Using MySQL with Java Persistence API is quite straightforward as the JDBC driver is available directly from MySQL web site [2].

MySQL Connector/J is the official JDBC driver for MySQL and has a good documentation available directly on the web site.

In this page we will see some aspects of managing MySQL using the Persistence API.

Installing

Installation is straightforward and consists in making the .jar file downloaded from MySQL web site visible to the JVM. It can be already installed if you are using Apache or JBOSS.

Configuration tips

You can learn a lot from the documentation on MySQL web site [3].

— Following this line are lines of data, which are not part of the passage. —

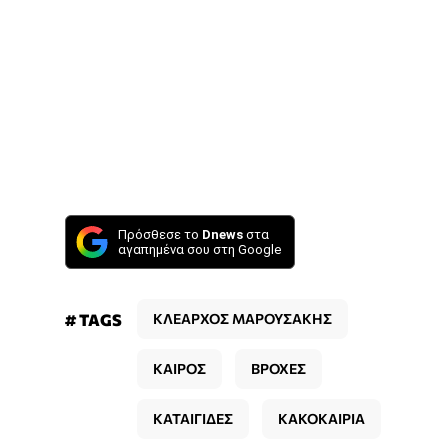
Πρόσθεσε το
Dnews
στα
αγαπημένα σου στη Google
# TAGS
ΚΛΕΑΡΧΟΣ ΜΑΡΟΥΣΑΚΗΣ
ΚΑΙΡΟΣ
ΒΡΟΧΕΣ
ΚΑΤΑΙΓΙΔΕΣ
ΚΑΚΟΚΑΙΡΙΑ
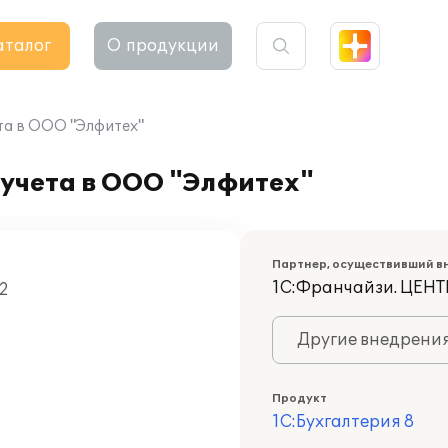
аталог
О продукции
та в ООО "Элфитех"
 учета в ООО "Элфитех"
Партнер, осуществивший в
1С:Франчайзи. ЦЕ
12
Другие внедрени
Продукт
1С:Бухгалтерия 8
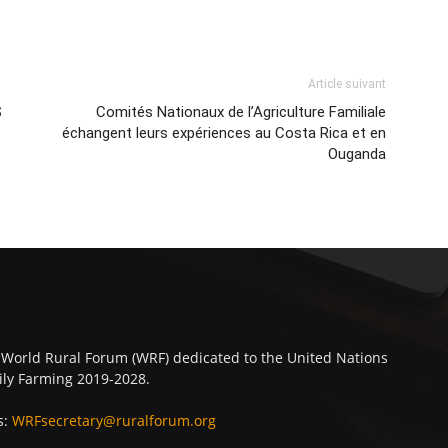
Article suivant
S
Comités Nationaux de l’Agriculture Familiale
échangent leurs expériences au Costa Rica et en
Ouganda
 World Rural Forum (WRF) dedicated to the United Nations
ly Farming 2019-2028.
s:
WRFsecretary@ruralforum.org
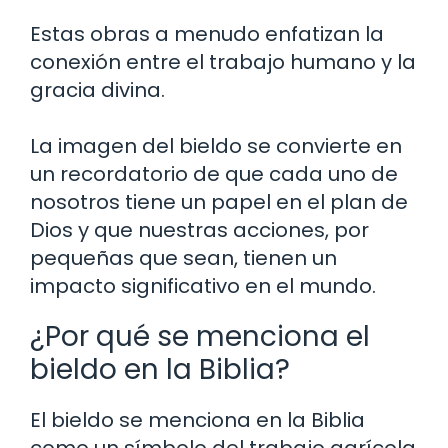
Estas obras a menudo enfatizan la
conexión entre el trabajo humano y la
gracia divina.
La imagen del bieldo se convierte en
un recordatorio de que cada uno de
nosotros tiene un papel en el plan de
Dios y que nuestras acciones, por
pequeñas que sean, tienen un
impacto significativo en el mundo.
¿Por qué se menciona el
bieldo en la Biblia?
El bieldo se menciona en la Biblia
como un símbolo del trabajo agrícola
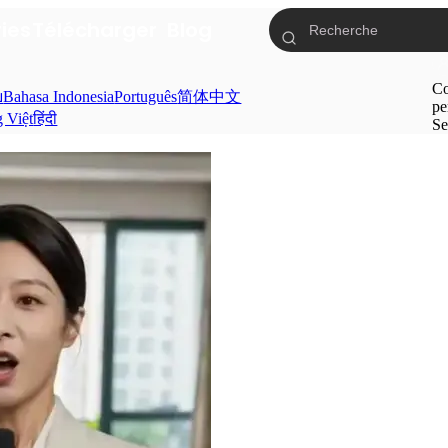
ries
Télécharger
Blog
Co
ย
Bahasa Indonesia
Português
简体中文
pe
g Việt
हिंदी
Se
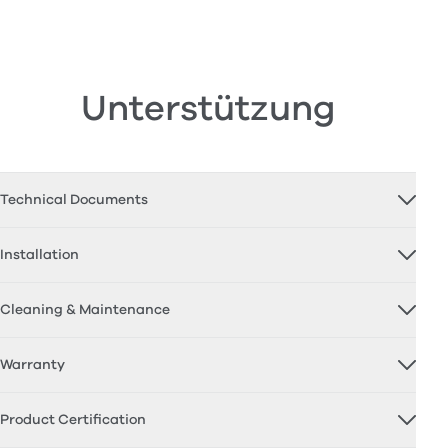
Unterstützung
Technical Documents
Installation
Cleaning & Maintenance
Warranty
Product Certification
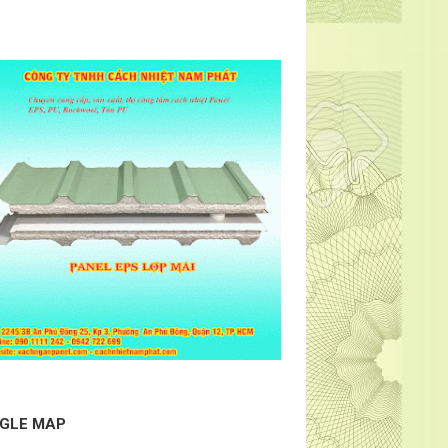
GLE MAP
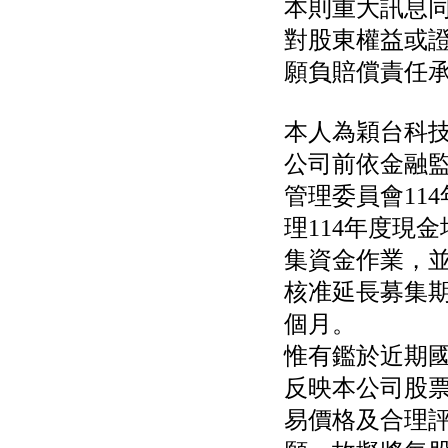
本則重大訊息同
對股東權益或證
願負賠償責任
本人為穎台科技
公司前依金融
管理委員會114年
理114年度現
集資金作業，並經
核准延長募集
個月。
惟有鑑於近期
反映本公司股
易價格及合理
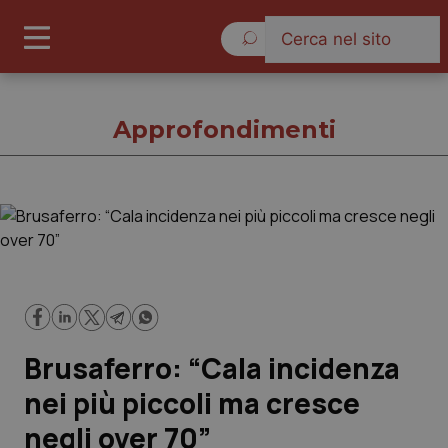
Sabato 8 Agosto 2026
Approfondimenti
Approfondimenti
Cronache
Governo e Parlamento
Brusaferro: “Cala incidenza
Regioni e Asl
nei più piccoli ma cresce
negli over 70”
Lavoro e Professioni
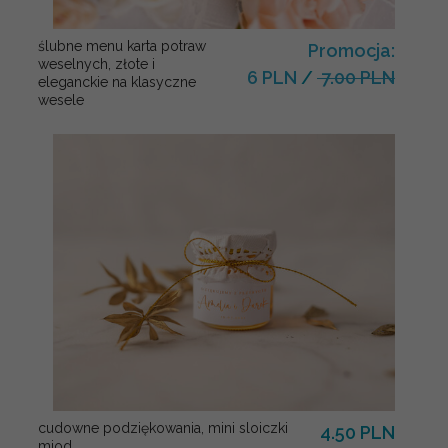
ślubne menu karta potraw
Promocja:
weselnych, złote i
6 PLN
/
7.00 PLN
eleganckie na klasyczne
wesele
cudowne podziękowania, mini sloiczki
4.50 PLN
miod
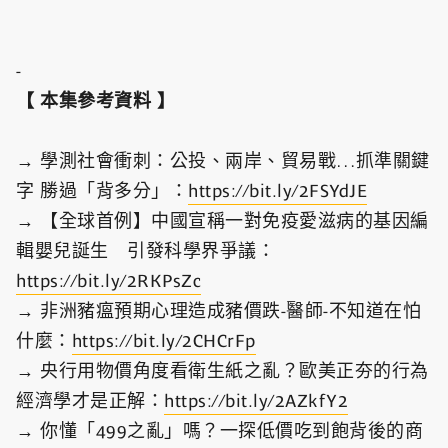
-
【 本集參考資料 】
→ 學測社會衝刺：公投、兩岸、貿易戰…抓準關鍵
字 勝過「背多分」：
https://bit.ly/2FSYdJE
→ 【全球首例】中國宣稱一對免疫愛滋病的基因編
輯嬰兒誕生 引發科學界爭議：
https://bit.ly/2RKPsZc
→ 非洲豬瘟預期心理造成豬價跌-醫師-不知道在怕
什麼：
https://bit.ly/2CHCrFp
→ 央行用物價角度看衛生紙之亂？歐美正夯的行為
經濟學才是正解：
https://bit.ly/2AZkfY2
→ 你懂「499之亂」嗎？一探低價吃到飽背後的商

Creating the database automatically

If you intend to create table and a database automatically , you will need to have the correct user rights but also inform the Persistence API about the name of the Database you want to create. For example with TopLink, if you used:

 <property name="toplink.ddl-generation" value="create-tables"/>

in the property.xml, you will be likely need to create a new database. To create the database "NewDB" automatically, you need to give the following URL to the jdbc connection:

 <property name="toplink.jdbc.url" value="jdbc:mysql://localhost:3306/NewDB?createDatabaseIfNotExist=true"/>

If not, the persistence API will complain that the database does not exist.